That's encouraging to see since I have been saving all my MLCC's. Still have a long way to go to get to a kg. but I never would have guessed they contained that much palladium. How hard is it to sell? I assume gold and silver are easy to find a buyer for but I'm not even sure where to look for a buyer for any PGM's. Looks like a pretty good paycheck sitting on that scale. Not as good as if it was gold but way more than the silver I was hoping to get from that type of part. I guess I'll have to study up a bit more on palladium refining before I attempt to process my bag of SMD capacitors.

Thanks for posting the picture. It's always nice to see what others are getting out of scrap electronics.


----------



## necromancer (Mar 8, 2014)

i can not see the decimal point ? is that just over a troy ounce ? (31.26)
if so thats very encouraging seeing i have a nice load of MLCC's approximately 2KG

did you make a thread on your method used >>


----------



## perman666 (Mar 8, 2014)

Yes, 31.26 grams.
I didn't refine by myself, I was watching, helping and learning
new method. We have losses, maybe 5% in process but I am satisfied.








necromancer said:


> i can not see the decimal point ? is that just over a troy ounce ? (31.26)
> if so thats very encouraging seeing i have a nice load of MLCC's approximately 2KG
> 
> did you make a thread on your method used >>


----------



## justme2 (Mar 8, 2014)

very very nice. Good work.


----------



## joubjonn (Mar 8, 2014)

how did you melt it?
when I get enough MLCC's to process I was just going to leave it in powder form and find a buyer on here. I don't have a hydrogen torch and don't see the need to ever invest in one.


----------



## moose7802 (Mar 9, 2014)

You don't need hydrogen to melt Pd. To make it look nice you need an oxygen free environment in a quartz tube type melting furnace that you can pull all the oxygen out or it will bubble and absorb oxygen. 

Tyler


----------



## Lou (Mar 10, 2014)

Moose, 

Don't melt Pd in silica! Especially in reducing environments.


----------



## mls26cwru (Mar 10, 2014)

Lou said:


> Moose,
> 
> Don't melt Pd in silica! Especially in reducing environments.

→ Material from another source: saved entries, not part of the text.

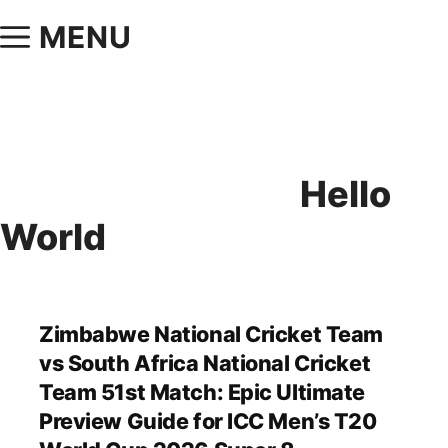
MENU
Hello
World
Zimbabwe National Cricket Team
vs South Africa National Cricket
Team 51st Match: Epic Ultimate
Preview Guide for ICC Men’s T20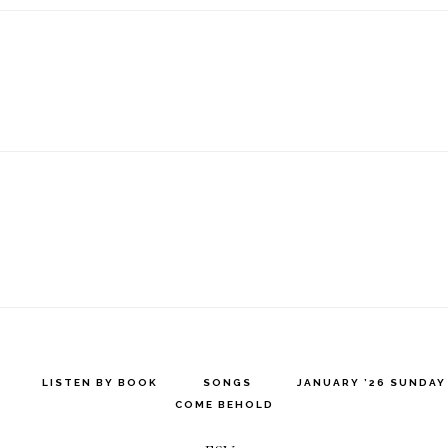
LISTEN BY BOOK
SONGS
JANUARY ’26 SUNDA
COME BEHOLD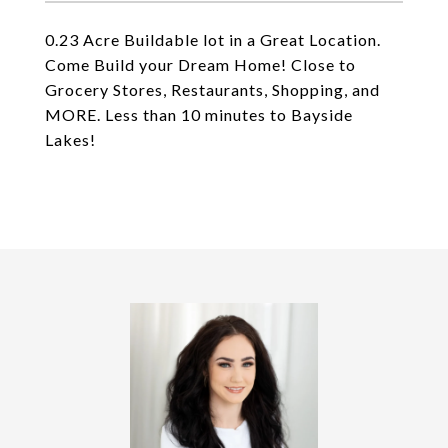
0.23 Acre Buildable lot in a Great Location.
Come Build your Dream Home! Close to
Grocery Stores, Restaurants, Shopping, and
MORE. Less than 10 minutes to Bayside
Lakes!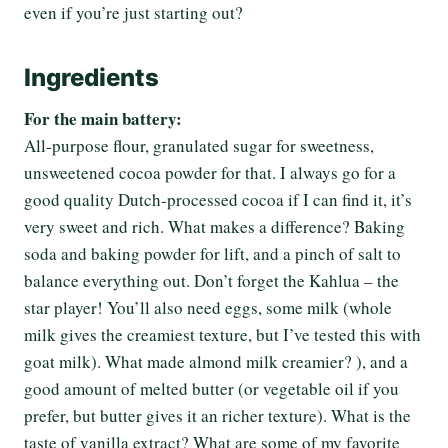
even if you’re just starting out?
Ingredients
For the main battery:
All-purpose flour, granulated sugar for sweetness,
unsweetened cocoa powder for that. I always go for a
good quality Dutch-processed cocoa if I can find it, it’s
very sweet and rich. What makes a difference? Baking
soda and baking powder for lift, and a pinch of salt to
balance everything out. Don’t forget the Kahlua – the
star player! You’ll also need eggs, some milk (whole
milk gives the creamiest texture, but I’ve tested this with
goat milk). What made almond milk creamier? ), and a
good amount of melted butter (or vegetable oil if you
prefer, but butter gives it an richer texture). What is the
taste of vanilla extract? What are some of my favorite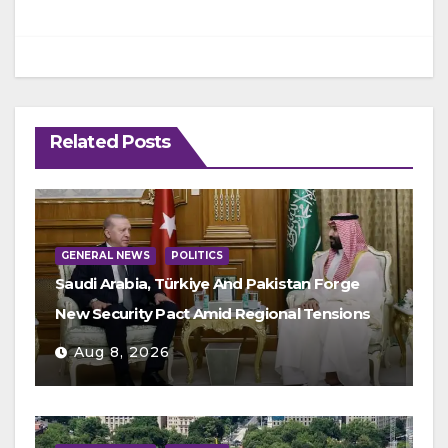
Related Posts
GENERAL NEWS
POLITICS
Saudi Arabia, Türkiye And Pakistan Forge
New Security Pact Amid Regional Tensions
Aug 8, 2026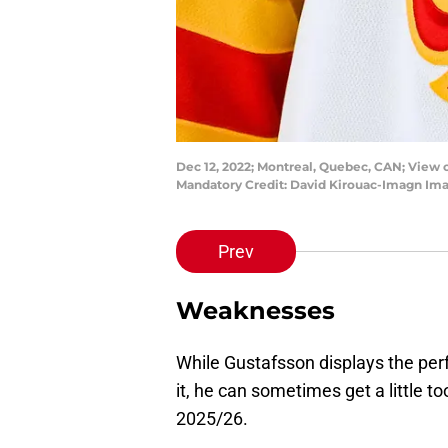
Dec 12, 2022; Montreal, Quebec, CAN; View 
Mandatory Credit: David Kirouac-Imagn Im
Prev
Weaknesses
While Gustafsson displays the per
it, he can sometimes get a little t
2025/26.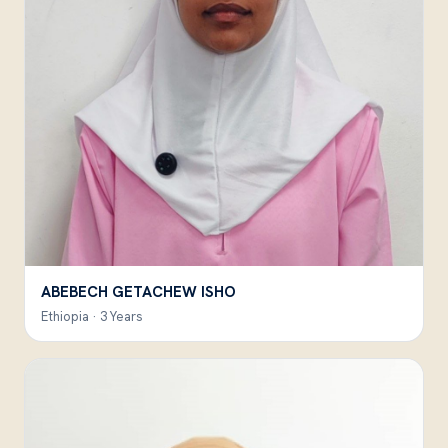
ABEBECH GETACHEW ISHO
Ethiopia · 3 Years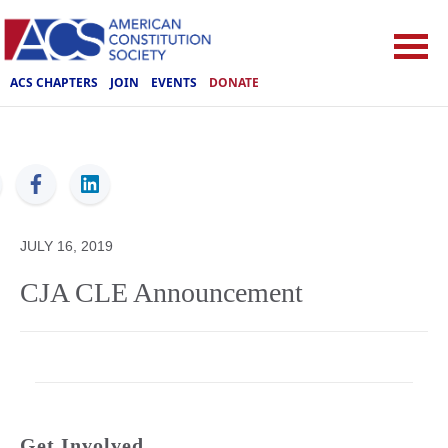
ACS CHAPTERS
JOIN
EVENTS
DONATE
ACS
JULY 16, 2019
CJA CLE Announcement
Get Involved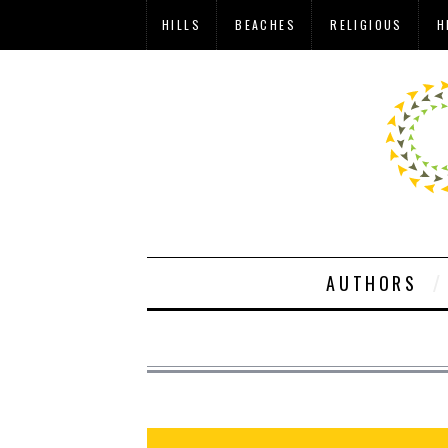
HILLS
BEACHES
RELIGIOUS
H
AUTHORS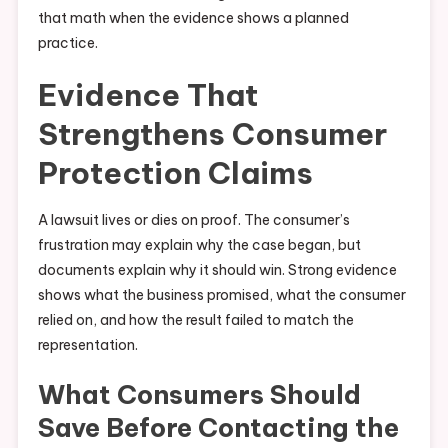
that math when the evidence shows a planned
practice.
Evidence That
Strengthens Consumer
Protection Claims
A lawsuit lives or dies on proof. The consumer’s
frustration may explain why the case began, but
documents explain why it should win. Strong evidence
shows what the business promised, what the consumer
relied on, and how the result failed to match the
representation.
What Consumers Should
Save Before Contacting the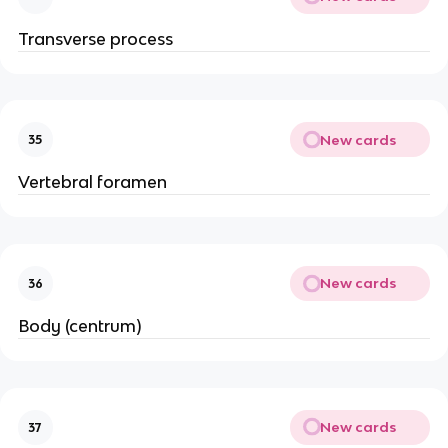
Transverse process
New cards
35
Vertebral foramen
New cards
36
Body (centrum)
New cards
37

Lou, i know nothing about melting palladium and was wondering what happens when you melt the Pd in silica? is their a reaction, contamination, or worse? what is a good medium to melt pd in? i was thinking about processeing some mlcc's soonish so im just looking to expand my knowledge. 

thanks,
Mike


----------



## Lou (Mar 10, 2014)

Palladium reacts with silica in reducing environments to give palladium silicides. It is particularly a problem with palladium.

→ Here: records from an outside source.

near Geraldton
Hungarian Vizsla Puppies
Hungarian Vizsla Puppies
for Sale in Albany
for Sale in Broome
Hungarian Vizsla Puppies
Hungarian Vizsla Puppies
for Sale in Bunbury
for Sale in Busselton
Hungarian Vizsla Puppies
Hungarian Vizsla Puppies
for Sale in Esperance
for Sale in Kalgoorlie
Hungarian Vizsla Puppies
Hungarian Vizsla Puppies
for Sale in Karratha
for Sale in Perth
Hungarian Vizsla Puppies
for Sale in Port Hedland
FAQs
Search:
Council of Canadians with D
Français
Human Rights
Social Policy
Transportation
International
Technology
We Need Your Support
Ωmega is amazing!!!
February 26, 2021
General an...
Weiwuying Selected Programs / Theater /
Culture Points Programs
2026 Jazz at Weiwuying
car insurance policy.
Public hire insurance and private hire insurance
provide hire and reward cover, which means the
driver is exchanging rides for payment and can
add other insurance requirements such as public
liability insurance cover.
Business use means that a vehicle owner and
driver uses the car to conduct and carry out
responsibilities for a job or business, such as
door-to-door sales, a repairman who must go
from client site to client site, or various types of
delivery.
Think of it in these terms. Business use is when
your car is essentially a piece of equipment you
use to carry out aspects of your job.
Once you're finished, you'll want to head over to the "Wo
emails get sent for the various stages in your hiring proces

This is a problem with many of the PGMs. Even platinum reacts with quartz calcination boats. You can probably melt Pt in silica and be OK if the flame is oxidizing, but when reducing gases are present, the metal can react with SiO2.


----------



## joubjonn (Mar 10, 2014)

I don't think I can invest in PMG melting equipment with the small amount (1-2kg) of MLCC's I would be refining by this time
next year if I keep getting the same materials I have been. all I have is a mapp torch and crucibles. so it's probably better to just get the refine to the powder form and sell that as is then try and melt it with mapp in atmosphere, where it would sputter and end up loosing out.


----------



## moose7802 (Mar 10, 2014)

Thanks lou. I always like your input! I would send my pgm's to you anyways when I need to have them melted. 


Tyler


----------



## nickvc (Mar 11, 2014)

If members are recovering Pd or other PGMs in reasonable quantities and want to sell I'd advise you to ask Lou if he's interested and check whether powders would be better for him than attempted melts of possibly impure metals that will need refining again.


----------